Quaker friends attended the Meeting and were amazed at the welcome we received and at the supportive speeches made by council officials and town councillors. Imagine our joy when the vote was taken and the LibDem and Conservative councillors joined forces and voted unanimously for an immediate ban. One councillor regretted that EBC had not already banned it and has now offered to approach trade organisations to influence their members to stop stocking the product at hotels, restaurants and other outlets. We have received a great deal of positive publicity both locally and nationally including a feature in The Herald (2nd and 9th April 2010) the main widely circulated local paper and The Friend the weekly Quaker publication.
iii) Lastly but by no means least a similar group of us in conjunction with the animal welfare charity Animal Aid of Tonbridge agreed to mount a local campaign to enable us to lay a purple poppy wreath in memory of all the millions of innocent non-human animals that have served and died in wars and armed conflicts. Some of us had already visited the beautiful Animals War Memorial in Park Lane central London. This is a powerful and moving tribute to all those brave animals which was unveiled six years ago on the 90th anniversary of the start of WW1.
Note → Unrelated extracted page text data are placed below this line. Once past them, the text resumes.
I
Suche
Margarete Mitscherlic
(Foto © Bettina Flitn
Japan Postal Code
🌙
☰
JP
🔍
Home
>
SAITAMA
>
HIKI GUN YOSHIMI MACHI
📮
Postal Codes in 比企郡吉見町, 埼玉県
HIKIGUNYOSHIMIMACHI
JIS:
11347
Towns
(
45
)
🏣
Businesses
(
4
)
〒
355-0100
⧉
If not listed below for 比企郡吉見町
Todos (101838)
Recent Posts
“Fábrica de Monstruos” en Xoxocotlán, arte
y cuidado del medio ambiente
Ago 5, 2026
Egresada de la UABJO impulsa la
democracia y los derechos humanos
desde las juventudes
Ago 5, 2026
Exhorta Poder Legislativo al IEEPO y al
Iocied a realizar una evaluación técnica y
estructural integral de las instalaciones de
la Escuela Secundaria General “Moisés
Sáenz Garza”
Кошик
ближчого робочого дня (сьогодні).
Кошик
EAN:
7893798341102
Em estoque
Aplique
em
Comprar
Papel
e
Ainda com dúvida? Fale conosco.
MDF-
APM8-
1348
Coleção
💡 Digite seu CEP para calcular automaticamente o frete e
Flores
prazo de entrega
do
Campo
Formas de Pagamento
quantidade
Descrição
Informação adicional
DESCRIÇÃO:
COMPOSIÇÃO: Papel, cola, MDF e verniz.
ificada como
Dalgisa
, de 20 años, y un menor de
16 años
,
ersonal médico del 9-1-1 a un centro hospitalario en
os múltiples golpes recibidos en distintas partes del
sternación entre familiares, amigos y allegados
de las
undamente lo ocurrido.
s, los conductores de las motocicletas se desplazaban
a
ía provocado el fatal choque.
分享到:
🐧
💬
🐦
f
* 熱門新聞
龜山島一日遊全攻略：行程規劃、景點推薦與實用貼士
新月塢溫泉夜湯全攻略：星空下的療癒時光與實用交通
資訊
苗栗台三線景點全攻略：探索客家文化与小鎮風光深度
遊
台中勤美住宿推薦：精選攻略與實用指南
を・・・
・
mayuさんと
Our format was broadly similar to our foie gras campaign. EBC agreed in principal to our request to take part in the formal Remembrance Sunday Parade and to lay a purple poppy wreath. However the final decision rested with the Eastbourne Combined Ex-Services Association Wreath Laying Committee. Much to our surprise we started gathering support from many ex-service men and women as well as individual residents and local organisations. These included the local branches of Quaker Concern for Animals; Vegetarian and Vegan Societies; Viva! and Animal Aid plus East Sussex Wildlife Animal Rescue.
Again imagine our delight when in October the Wreath Laying Committee met for the final time before Remembrance Sunday and unanimously voted in favour of us permanently taking part in the official memorial parade with the laying of our purple poppy wreath at its conclusion. Some purists may say that we should not get involved with a military parade but as Quakers say “cooperation is better than conflict”. Once again our campaign produced a lot of good publicity both locally and wider afield. The town centre Sainsbury’s has now granted us the week prior to Remembrance Sunday for selling purple poppies and giving out relevant information.
No doubt many Gandhi friends are involved in similar enterprises to the three examples above. However do please contact myself or the organisations direct (just Google them!) if you care to join any of these particular peaceful campaigns. Good news as well as bad can travel fast nowadays.